As I congratulated my colleague on her second pregnancy, I was inwardly mourning the imminent loss of momentum gained within our fledging team.

Office teams and the working culture can be delicate beasts, a dynamic easily skewed by change and disruption. In the few months since returning from her first maternity leave, a slow-burning bond had grown among our small group, as it transitioned into a tight unit that was more productive – a measure of progress and team spirit that I knew would be curbed by another cycle of temporary cover.

I was right – it was. Though in the wake of a new ruling on pregnancy discrimination this month, I’m reminded that things could have been far worse. Crucially, we knew when our colleague was due back, something that is always helpful when trying to plan and organise workload and forthcoming projects. Now, employers may be denied this basic information, after a tribunal ruled it discriminatory to ask a pregnant woman prior to her taking maternity leave if she would return to work.

It found in favour of Laura Duffy, an assistant at Barnet, Enfield & Haringey Mental Health NHS Trust in north London, who sued her employer after he nodded towards her pregnant stomach and questioned her “future plans”. The tribunal ruled that this comment was based on a “stereotypical assumption about new mothers not returning to work” and was therefore unlawful.

No doubt in the interests of good employee relations and courtesy, most women will still be upfront about their intentions, but the fact remains they don’t have to be, and are allowed to enjoy their leave and hedge their bets free of the looming deadline of a return date. Perhaps they’ll be better placed to assess their situation once the baby is born, but it does leave the business on the backfoot and everyone else hanging.

Certainty and consistency are prized commodities in the workplace, and for good reason: they are like gold dust in an increasingly transient space given to flux and change. Organising cover will be complicated by a lack of clarity over whether the solution is to be stop-gap, or something longer term, worthy of deeper investment. Should the role be properly advertised with the view to acquiring fresh talent, or will a more makeshift approach suffice, such as seconding an existing employee from a synergetic function elsewhere in the business?

Furthermore, doesn’t the wider team, used to working closely with an individual for some time, deserve to know whether they can expect to see them again? Say there is friction, or simply mutual indifference, between the remaining colleagues and the person covering the leave, there’s comfort in knowing that the situation has an expiry date, and that at some point the preferred order will resume. Conversely, if the person covering is more likely to be a more permanent presence, people will benefit from knowing as soon as possible so that they are able to consolidate that relationship (and employ a little diplomacy).

I’ve encountered it once with a male hiring manager at a small communications agency, tying himself in knots trying to gauge my familial status before finally asking if I had ‘any young dependents’

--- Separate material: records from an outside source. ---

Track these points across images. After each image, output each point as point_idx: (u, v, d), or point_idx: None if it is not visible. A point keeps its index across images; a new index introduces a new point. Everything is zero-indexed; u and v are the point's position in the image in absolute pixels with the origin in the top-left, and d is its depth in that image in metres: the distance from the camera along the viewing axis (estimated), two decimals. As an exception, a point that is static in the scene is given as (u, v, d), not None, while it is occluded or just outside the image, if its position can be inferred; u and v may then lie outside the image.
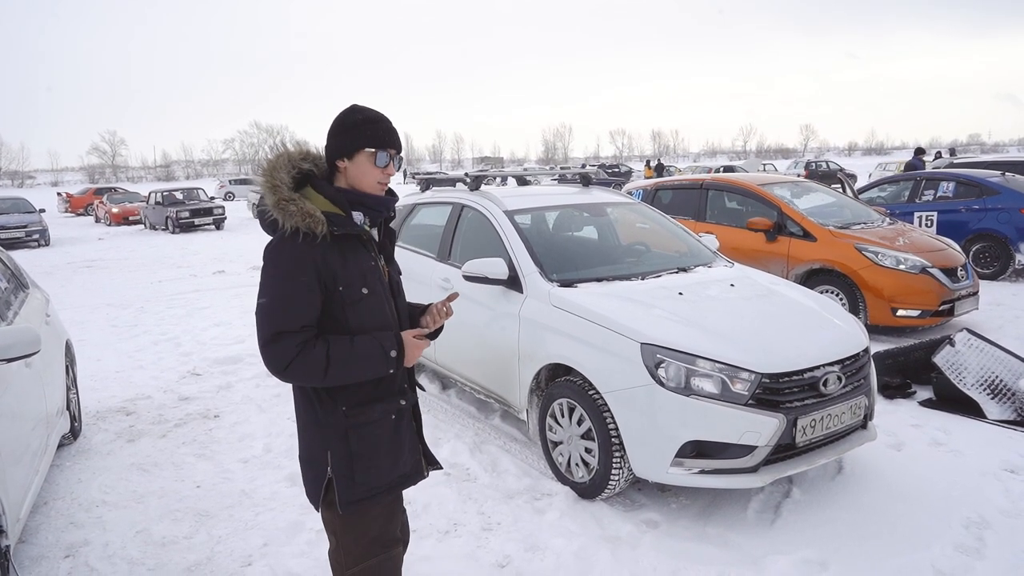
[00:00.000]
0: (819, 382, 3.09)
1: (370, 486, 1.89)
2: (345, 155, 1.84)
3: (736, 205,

Clearly, there’s a balance to strike between respecting the privacy and rights of pregnant employees and minimising the impact of their absence on the business, but once again, the response seems off-kilter – a defining theme when it comes to how the subject of female fertility has fared in the workplace. In fact, keeping employers and colleagues in the dark on these matters feels like payback – an attempt to counter some of the more excessive, heavy-handed intrusiveness of a working culture that once deemed it acceptable to interrogate young female candidates over their family plans during job interviews.

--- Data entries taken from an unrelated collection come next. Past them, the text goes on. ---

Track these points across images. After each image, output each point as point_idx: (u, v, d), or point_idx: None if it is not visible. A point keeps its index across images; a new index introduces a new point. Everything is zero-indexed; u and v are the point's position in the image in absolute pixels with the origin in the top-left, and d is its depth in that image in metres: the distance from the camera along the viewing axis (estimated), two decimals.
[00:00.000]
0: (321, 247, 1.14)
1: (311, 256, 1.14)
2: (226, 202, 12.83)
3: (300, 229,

And while the question may no longer be as ubiquitous as “Where do you see yourself in five years’ time?”, it isn’t quite the anachronism, on a par with desk-based smoking and fax machines, that people might assume. Even though it’s illegal for employers to ask about such things, a 2018 survey of 1,106 senior decision-makers by the Equality and Human Rights Commission (EHRC) on behalf of YouGov found that a third (36 per cent) of private sector employers thought it fine to ask prospective female employees about their plans to have (or not have) children. Almost half of these employers (46 per cent) also thought it reasonable to ask women, during interviews, whether or not they have young children.

I’ve encountered it once with a male hiring manager at a small communications agency, tying himself in knots trying to gauge my familial status before finally asking if I had ‘any young dependents or was thinking of it’. I didn’t, and don’t – but the question irked because it felt inappropriate, shoehorned into a conversation that I thought was going in a very different direction. Afterwards, the rather depressing realisation dawned that for all the talk around my professional skills, experience and achievements, in that instance, at least, the focus was squarely on my womb, betraying the employer’s obvious anxieties around potential procreation.

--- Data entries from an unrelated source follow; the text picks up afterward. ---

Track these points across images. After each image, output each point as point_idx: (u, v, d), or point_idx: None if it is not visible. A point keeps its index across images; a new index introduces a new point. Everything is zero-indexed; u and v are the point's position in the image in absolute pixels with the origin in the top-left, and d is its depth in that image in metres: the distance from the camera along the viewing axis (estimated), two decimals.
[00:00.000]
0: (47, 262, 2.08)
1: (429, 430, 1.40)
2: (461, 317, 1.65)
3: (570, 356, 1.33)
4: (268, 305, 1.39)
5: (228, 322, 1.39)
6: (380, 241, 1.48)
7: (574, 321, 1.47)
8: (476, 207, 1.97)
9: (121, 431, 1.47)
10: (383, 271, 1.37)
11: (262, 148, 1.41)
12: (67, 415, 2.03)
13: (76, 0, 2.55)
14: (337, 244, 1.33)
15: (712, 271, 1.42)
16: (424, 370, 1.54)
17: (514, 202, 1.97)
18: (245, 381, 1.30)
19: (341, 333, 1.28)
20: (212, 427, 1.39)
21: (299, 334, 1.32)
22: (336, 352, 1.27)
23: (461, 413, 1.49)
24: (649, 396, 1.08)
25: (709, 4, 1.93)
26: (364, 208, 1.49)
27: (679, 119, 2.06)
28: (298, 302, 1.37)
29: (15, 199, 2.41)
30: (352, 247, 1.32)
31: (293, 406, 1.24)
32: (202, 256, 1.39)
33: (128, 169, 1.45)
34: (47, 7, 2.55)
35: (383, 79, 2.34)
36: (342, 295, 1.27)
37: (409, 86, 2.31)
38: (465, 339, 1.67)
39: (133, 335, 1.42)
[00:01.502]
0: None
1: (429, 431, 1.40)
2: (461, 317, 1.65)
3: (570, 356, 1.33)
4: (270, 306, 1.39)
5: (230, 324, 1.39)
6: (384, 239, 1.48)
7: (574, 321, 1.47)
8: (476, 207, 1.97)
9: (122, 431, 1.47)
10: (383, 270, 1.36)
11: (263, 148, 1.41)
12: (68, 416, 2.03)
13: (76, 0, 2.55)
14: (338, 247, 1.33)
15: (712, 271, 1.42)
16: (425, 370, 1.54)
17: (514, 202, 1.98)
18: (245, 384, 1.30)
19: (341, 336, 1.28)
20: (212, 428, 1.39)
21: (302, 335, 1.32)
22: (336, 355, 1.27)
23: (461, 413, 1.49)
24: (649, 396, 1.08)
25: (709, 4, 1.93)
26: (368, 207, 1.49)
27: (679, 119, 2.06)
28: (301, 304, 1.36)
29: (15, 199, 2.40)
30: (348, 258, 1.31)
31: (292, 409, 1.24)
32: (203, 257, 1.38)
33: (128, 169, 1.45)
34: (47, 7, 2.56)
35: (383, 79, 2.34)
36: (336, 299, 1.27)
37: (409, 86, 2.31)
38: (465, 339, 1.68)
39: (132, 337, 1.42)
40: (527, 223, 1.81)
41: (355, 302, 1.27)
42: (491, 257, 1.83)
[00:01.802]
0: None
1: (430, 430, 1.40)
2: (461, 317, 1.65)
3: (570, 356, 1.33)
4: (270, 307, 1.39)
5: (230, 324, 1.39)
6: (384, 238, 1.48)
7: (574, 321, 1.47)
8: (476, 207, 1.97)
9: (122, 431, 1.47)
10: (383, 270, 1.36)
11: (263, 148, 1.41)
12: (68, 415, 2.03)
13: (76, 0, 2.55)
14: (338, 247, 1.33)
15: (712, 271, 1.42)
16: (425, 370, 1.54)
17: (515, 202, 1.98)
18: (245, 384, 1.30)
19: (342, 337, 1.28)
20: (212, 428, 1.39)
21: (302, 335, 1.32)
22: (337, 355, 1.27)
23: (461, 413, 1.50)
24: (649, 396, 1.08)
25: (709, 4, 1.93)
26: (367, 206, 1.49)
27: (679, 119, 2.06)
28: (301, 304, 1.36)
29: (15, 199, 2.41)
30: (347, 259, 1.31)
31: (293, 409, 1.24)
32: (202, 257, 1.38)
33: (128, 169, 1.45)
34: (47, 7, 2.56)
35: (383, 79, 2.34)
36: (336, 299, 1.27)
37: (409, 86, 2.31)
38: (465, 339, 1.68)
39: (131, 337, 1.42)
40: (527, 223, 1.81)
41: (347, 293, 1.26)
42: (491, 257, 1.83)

To me, though, this scenario – and the expectation of information – differs hugely from questioning a woman’s intentions post maternity leave. Crucially, at an interview you’re not an employee, you have no ties to the business, and your absence has no impact on the existing teams or the running of operations. Therefore, the matter feels intrusive and irrelevant. However, by the time an employee is about to go on maternity leave, the level of involvement is clearly different. Their absence, its duration, and their potential return (or, indeed, continued absence) will affect others, and the smooth running of things, which means there are practicalities to consider and preparations to be made. This merits a definitive answer on their plans.

A 2019 study, titled Discrimination in hiring based on potential and realised fertility, by the University of Oxford and the University of Bern, highlighted the extent of employer anxiety around employee pregnancy. The experiment involved sending 9,000 CVs and applications in response to job vacancies across Germany, Switzerland and Austria, containing varying information on marriage, presence of children and age of children, to assess how this influenced the call-back rate for interviews. Those who were perceived to be at particular “risk” of becoming pregnant – namely, young women who were married without children – were least likely to get a positive response compared with single women.

Anxiety, assumptions and discrimination over maternity are undeniably real and prevalent, but is chipping away at some of the transparency over these matters the best way to allay it?